Le roman de Mathias Enard Parle leur de batailles, de rois et d'éléphants... raconte le séjour de Michel Ange à Byzance appelé par le sultan Bajazet pour construire un pont au-dessus du Bosphore. Une tranche peu connue de la vie du grand sculpteur italien mais authentique! Michel Ange succédait en cela à Léonard de Vinci qui avait été pressenti de la même manière mais avait échoué dans cette épreuve. Michel Ange part, un peu sur un coup de tête, humilié par le pape jules II qui refuse de lui payer une avance sur son tombeau au moment où le sculpteur réalise son fameux Moïse. La promesse d'une somme fabuleuse est aussi un appât complémentaire et non des moindres et se mesurer à son grand rival n'est pas pour lui déplaire.

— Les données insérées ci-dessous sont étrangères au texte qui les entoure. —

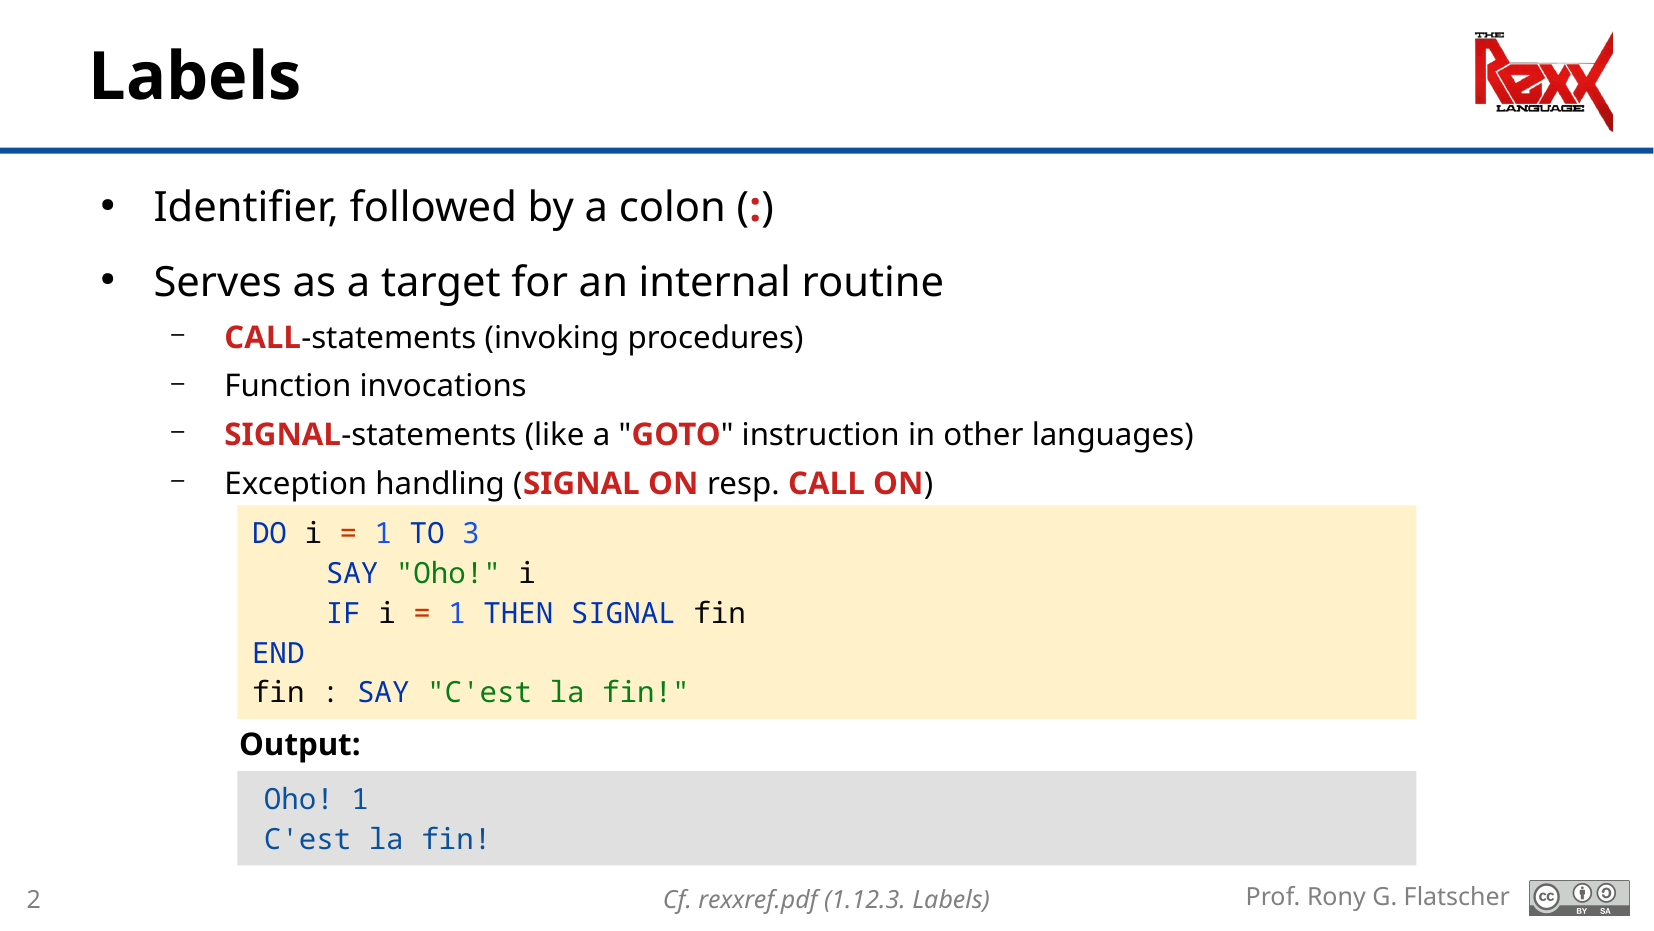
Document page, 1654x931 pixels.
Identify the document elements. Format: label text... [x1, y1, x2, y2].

text_box Output: [224, 714, 390, 771]
text_box DO i = 1 TO 3 SAY "Oho!" i IF i = 1 THEN SIGNAL fin END fin : SAY "C'est la fin!" [237, 505, 1417, 711]
list Identifier, followed by a colon (:) Serves as a target for an internal routine CALL-statements (invoking procedures) Function invocations SIGNAL-statements (like a "GOTO" instruction in other languages) Exception handling (SIGNAL ON resp. CALL ON) [82, 177, 1571, 857]
title Labels [29, 0, 1654, 148]
text_box Cf. rexxref.pdf (1.12.3. Labels) [0, 874, 1654, 922]
text_box Oho! 1 C'est la fin! [237, 771, 1417, 862]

Pour moi qui ne savais pas que Michel Ange s'était rendu en Turquie, la surprise était totale. Bien sûr, je me suis particulièrement intéressée à cette histoire que je ne connaissais pas ayant en tête, depuis mon séjour à Istanbul, l'image d'un pont élégant, d'une longueur impressionnante (1500m) mais contemporain, construit en 1973, bientôt rejoint en 1988 par un autre. Que l'on puisse vouloir réaliser un tel exploit technique au XVIème siècle me paraissait sidérant et j'étais curieuse de savoir comment et pourquoi Michel Ange avait échoué. Nous apprendrons au cours du roman que le dessin du pont de Michel Ange a été retrouvé, le pont en passe d'être construit mais un complot oblige l'artiste à s'enfuir de Turquie peu avant le tremblement de terre qui engloutira le début des travaux.

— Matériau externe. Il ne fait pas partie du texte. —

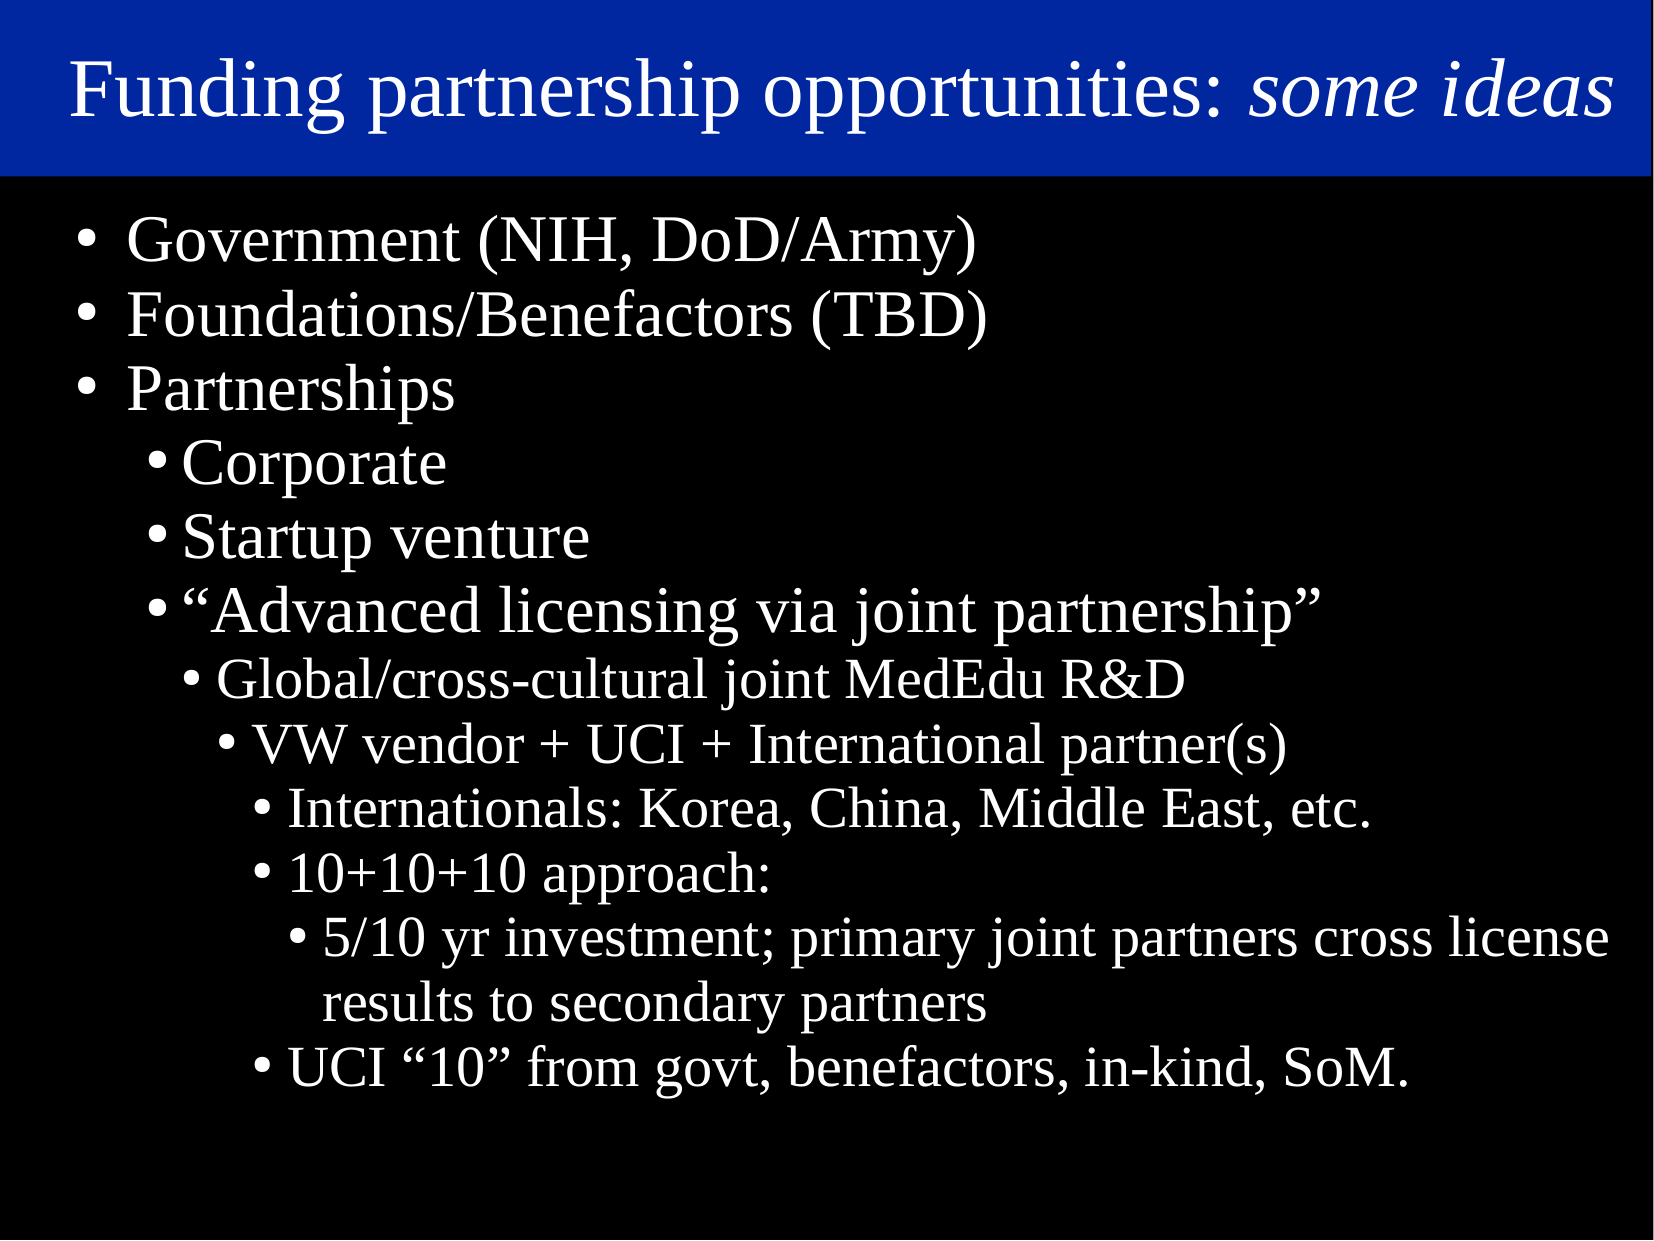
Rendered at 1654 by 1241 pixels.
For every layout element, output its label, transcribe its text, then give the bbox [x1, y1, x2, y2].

title Funding partnership opportunities: some ideas [2, 0, 1654, 178]
text_box Government (NIH, DoD/Army) Foundations/Benefactors (TBD) Partnerships Corporate Startup venture “Advanced licensing via joint partnership” Global/cross-cultural joint MedEdu R&D VW vendor + UCI + International partner(s) Internationals: Korea, China, Middle East, etc. 10+10+10 approach: 5/10 yr investment; primary joint partners cross license results to secondary partners UCI “10” from govt, benefactors, in-kind, SoM. [60, 195, 1654, 1241]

Mathias Enard nous présente cette rencontre du sculpteur avec ce pays, ses moeurs, son peuple et cette fabuleuse ville dont la cathédrale de Sainte Sophie est le fleuron, rencontre qui laisse libre cours à l'imagination du peintre-sculpteur-architecte mais aussi à son sens de l'observation. Ce voyage même bref a énormément influencé Michel Ange et l'on peut voir ce que l'artiste doit à son séjour à Byzance, à son retour en Italie, en particulier dans les fresques de la chapelle Sixtine.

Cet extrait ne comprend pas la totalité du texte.